何年か前に河合香織セックスボランティア』という本が話題になった。障碍者に対して性行為に応じたり自慰行為を補助してやったりする、これまで社会の表には出なかった世界のルポルタージュだ。わたしはジャズが好きだからミシェル・ペトルチアーニは知っていたが、女性関係については知る由もなく、もしもその性生活に考え及んだとすれば、重度の障碍にセックスボランティアを連想しただろう。
しかし、じっさいにはミシェルは時に身勝手な行動を含みながら生涯に五人も六人もの女性と同棲した。そのうちの一人はミシェルの子供を産んだ。息子も父とおなじ障碍を持っている。ピアノ演奏では抱きかかえられて椅子に乗せてもらっていたが、性生活の面では介護も補助も不要だった。
そうしてさまざまな快楽を求め、そのなかにはクスリもあった。
スクリーンでは家族が、関係した女性たちが、ともにセッションしたミュージシャンたちがインタビューに応じてミシェルを語る。語り口は総じて率直である。そのあいだに、多くは残されたテレビ番組の映像だろう、ミシェルへのインタビューと演奏シーンが挿入される。こうしてミシェル・ペトルチアーニの人間像と人生の輪郭が見えてくる。
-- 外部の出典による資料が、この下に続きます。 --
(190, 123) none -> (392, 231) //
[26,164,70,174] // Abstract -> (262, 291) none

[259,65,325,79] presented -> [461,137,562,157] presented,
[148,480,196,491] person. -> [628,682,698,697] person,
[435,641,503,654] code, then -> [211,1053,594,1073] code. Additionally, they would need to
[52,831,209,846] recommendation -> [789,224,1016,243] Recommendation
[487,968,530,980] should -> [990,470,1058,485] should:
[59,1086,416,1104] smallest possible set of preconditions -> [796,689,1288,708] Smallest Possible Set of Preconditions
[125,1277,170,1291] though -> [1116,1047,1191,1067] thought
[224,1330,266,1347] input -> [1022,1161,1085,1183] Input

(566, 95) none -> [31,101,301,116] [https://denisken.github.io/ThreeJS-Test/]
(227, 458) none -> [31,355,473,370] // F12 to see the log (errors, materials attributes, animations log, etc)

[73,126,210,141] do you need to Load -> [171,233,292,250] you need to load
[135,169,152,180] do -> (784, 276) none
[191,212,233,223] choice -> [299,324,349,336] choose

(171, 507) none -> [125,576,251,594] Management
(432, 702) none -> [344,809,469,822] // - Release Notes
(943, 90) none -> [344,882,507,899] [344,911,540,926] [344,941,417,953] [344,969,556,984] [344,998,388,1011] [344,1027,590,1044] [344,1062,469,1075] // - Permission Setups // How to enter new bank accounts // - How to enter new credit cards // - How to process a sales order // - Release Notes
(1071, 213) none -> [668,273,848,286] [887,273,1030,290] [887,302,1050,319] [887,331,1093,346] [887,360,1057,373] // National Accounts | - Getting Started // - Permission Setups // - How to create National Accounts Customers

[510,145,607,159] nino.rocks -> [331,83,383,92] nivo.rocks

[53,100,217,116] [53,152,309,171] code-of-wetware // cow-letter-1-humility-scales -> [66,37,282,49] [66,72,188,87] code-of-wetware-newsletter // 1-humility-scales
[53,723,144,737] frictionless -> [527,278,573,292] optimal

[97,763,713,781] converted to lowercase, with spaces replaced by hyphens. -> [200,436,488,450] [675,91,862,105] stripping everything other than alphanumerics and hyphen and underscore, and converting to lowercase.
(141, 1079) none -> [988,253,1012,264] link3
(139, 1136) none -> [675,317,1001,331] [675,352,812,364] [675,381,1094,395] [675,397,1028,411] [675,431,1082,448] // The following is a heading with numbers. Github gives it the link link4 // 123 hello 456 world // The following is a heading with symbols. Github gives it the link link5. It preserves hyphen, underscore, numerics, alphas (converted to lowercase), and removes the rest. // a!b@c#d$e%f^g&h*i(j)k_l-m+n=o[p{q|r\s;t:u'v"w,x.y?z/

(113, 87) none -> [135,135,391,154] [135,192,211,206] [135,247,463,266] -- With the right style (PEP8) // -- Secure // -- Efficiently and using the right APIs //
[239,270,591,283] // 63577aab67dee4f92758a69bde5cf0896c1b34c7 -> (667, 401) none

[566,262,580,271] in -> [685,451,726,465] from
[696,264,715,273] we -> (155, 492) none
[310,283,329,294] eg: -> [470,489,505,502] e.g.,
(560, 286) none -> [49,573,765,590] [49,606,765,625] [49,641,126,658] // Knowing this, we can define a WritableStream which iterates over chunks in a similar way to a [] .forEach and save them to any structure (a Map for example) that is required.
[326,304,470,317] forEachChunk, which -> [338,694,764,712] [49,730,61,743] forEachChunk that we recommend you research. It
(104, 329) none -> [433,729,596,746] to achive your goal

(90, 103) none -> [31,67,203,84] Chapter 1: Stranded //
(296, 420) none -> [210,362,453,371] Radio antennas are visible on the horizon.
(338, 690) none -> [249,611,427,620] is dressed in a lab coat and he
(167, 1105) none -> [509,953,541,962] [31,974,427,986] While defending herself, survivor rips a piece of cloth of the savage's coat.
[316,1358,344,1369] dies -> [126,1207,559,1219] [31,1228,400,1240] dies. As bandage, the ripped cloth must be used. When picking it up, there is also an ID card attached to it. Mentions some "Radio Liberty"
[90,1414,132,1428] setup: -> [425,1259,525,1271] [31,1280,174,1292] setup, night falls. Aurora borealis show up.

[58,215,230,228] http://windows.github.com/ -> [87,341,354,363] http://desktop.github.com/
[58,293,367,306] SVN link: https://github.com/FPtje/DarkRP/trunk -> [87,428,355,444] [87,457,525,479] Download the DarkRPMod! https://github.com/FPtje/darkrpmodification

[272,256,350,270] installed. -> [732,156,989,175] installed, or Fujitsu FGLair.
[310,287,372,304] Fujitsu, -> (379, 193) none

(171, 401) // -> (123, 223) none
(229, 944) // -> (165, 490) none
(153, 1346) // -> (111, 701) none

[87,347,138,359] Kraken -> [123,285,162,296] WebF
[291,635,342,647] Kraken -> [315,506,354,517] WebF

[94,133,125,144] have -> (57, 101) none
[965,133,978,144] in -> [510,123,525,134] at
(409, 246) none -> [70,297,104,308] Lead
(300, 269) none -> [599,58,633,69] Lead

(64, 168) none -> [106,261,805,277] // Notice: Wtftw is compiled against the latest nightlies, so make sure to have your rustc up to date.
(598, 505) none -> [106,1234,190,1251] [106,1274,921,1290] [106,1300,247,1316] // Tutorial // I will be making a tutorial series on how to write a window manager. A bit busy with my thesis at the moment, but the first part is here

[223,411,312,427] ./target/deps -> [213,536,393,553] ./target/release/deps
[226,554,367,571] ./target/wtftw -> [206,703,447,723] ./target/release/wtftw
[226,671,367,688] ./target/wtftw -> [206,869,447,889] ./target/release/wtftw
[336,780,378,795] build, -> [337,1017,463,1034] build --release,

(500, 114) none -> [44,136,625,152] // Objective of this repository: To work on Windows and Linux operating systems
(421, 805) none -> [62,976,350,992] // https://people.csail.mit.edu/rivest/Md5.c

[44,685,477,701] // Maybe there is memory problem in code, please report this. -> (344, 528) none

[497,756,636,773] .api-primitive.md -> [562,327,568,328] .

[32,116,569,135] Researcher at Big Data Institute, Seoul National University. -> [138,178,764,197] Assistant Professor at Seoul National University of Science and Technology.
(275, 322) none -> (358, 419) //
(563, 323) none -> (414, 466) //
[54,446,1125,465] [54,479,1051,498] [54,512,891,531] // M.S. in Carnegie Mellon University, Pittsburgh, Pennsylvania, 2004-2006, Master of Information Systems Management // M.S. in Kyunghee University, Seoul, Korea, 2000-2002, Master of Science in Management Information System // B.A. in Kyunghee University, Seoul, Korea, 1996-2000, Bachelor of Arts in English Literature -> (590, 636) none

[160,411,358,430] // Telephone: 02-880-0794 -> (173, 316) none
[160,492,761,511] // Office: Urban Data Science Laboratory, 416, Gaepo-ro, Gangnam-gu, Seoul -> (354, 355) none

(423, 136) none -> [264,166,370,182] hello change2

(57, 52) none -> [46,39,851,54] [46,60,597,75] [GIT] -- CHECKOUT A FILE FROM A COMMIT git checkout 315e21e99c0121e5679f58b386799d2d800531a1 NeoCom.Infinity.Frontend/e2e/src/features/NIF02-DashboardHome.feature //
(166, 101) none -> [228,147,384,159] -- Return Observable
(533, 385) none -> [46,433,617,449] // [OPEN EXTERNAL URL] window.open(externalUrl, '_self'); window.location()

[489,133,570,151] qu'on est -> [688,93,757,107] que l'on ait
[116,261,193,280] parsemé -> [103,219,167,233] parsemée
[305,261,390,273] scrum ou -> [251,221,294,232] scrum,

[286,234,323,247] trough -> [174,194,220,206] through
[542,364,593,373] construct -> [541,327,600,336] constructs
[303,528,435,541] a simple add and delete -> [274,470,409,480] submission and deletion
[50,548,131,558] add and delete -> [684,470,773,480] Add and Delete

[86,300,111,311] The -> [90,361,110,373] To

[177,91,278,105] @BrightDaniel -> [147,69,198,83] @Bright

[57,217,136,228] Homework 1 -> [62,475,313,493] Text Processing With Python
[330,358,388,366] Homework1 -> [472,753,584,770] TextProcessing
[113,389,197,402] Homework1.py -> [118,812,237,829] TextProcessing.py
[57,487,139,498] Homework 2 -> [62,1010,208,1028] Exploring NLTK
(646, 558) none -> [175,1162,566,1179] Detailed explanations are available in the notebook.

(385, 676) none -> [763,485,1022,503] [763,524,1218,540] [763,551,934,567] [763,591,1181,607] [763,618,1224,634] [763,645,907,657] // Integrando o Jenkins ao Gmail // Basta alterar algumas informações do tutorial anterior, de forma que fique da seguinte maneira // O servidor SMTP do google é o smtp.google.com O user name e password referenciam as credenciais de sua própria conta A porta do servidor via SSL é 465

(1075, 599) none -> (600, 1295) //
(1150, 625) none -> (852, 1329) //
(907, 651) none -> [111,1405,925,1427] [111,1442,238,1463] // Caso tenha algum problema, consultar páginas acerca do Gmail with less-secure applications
生まれたときから死と直面しなければならなかった障碍。そのなかにあって開花させた音楽。追い求めた女性そして快楽。これらの要素をいろいろと組み合わせ、考えるなかにそれぞれのミシェル・ペトルチアーニが現れる。ミシェルを理解するとはこういうことをいうのだろう。
体質上「寿命は二十歳くらいまで」といわれていた。にもかかわらず晩年には一年のうち二百日あまりにコンサートを入れていた。ここにも想像の余地がありそうだ。
ミシェル・ペトルチアーニは一九九八年にツアー先のニューヨークで急性肺炎により亡くなった。三十六歳だった。